Are you positive that the issue was there? It's likely that the error was elsewhere and Duolingo just showed the first correct answer (of all possibilities) and that happened to have do not instead of the one with don't.
The reason the nonsensical sentences sometimes frustrate me, and I have ceased to find them amusing:
As I proceed through the levels, the vocabulary and the sentence structure gets more challenging. So, when faced with something new and unfamiliar, especially structurally, my initial impulse will be to translate the sentence to something that would make sense in English or that might actually be uttered by a native speaker, such as, "Why not eat the vegetables?" rather than "Why do you not eat the vegetables?"
"Why not eat the vegetables?" was marked as wrong.
This is also why I initially translated the sentence about the snake in the boot as "snakeskin boot."
We use existing knowledge to make new meaning.

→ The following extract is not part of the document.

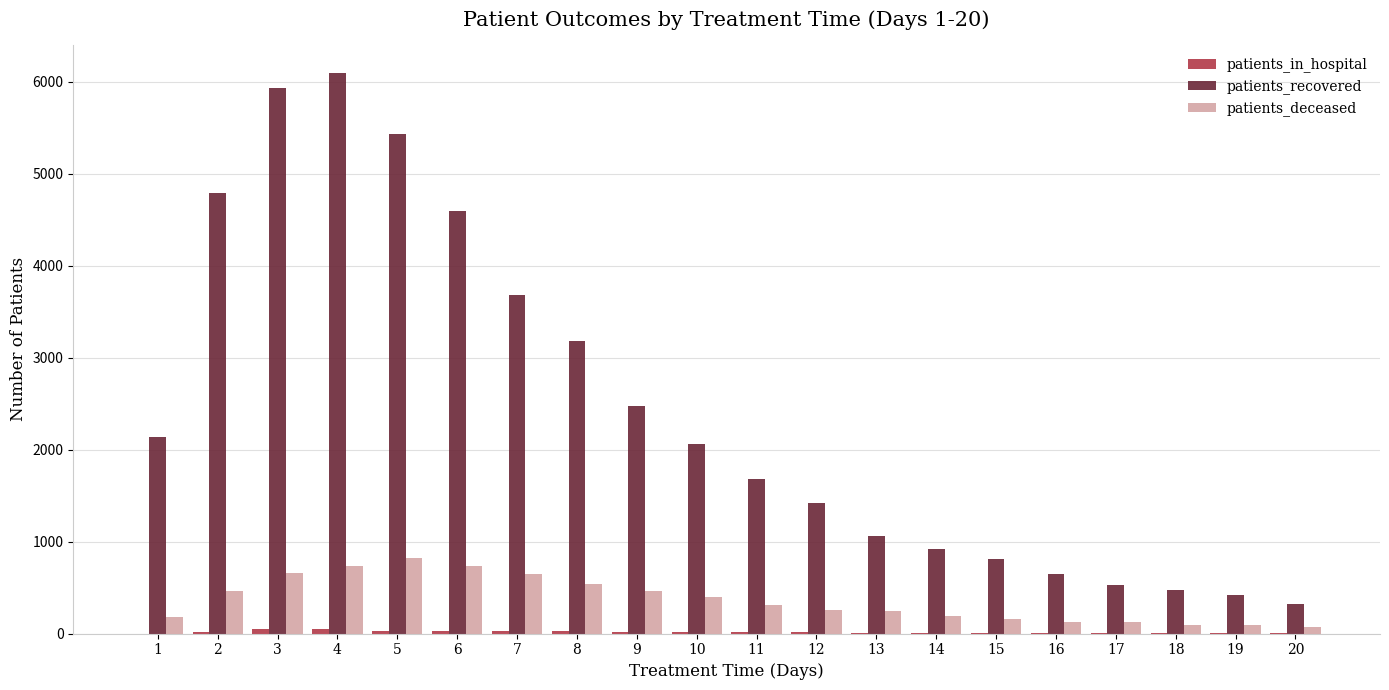

Which series changed the most between 3 and 10?

patients_recovered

Technically, your "existing" knowledge of english doesn't transfer to Italian. They are different languages with different structures and rules. If you're just beginning Italian, you don't have "existing knowledge". That's a good thing. It's best to let go of what you think you know in this case because it will get in your way and cause you to commit errors if you try to transfer English constructions onto Italian. I don't know for sure, but I suspect that's the reason Duolingo might use nonsensical sentences (like " My snake eats your cakes"). It's probably an attempt to teach you a consistent rule, without your native language constructs and ideas getting in the way. Once you learn the new rules of the new language, you can freely apply them--correctly--to real-world situations. And who knows when you might encounter a rascal snake with a sweet tooth. I suppose we'll be thanking the Duolingo folks then. ;-)
There is a subtle but important difference. "Why don't you eat the vegetables?" essentially asks the question "what is the reason you aren't eating the vegetables?" When you say "Why not eat the vegetables?" It's more rhetorical, and making a suggestion that you eat them. They don't mean the same thing, in English or in Italian.
On top of what strahil and portrayt said, Duolingo usually doesn't take the punctuation into account in your translations, they just focus on the words. 'Why you do not eat the vegetable' is phrased more like a statement than a question, which is what 'Perche non mangi la verdura' is. This could be part of Duolingo's problem with it.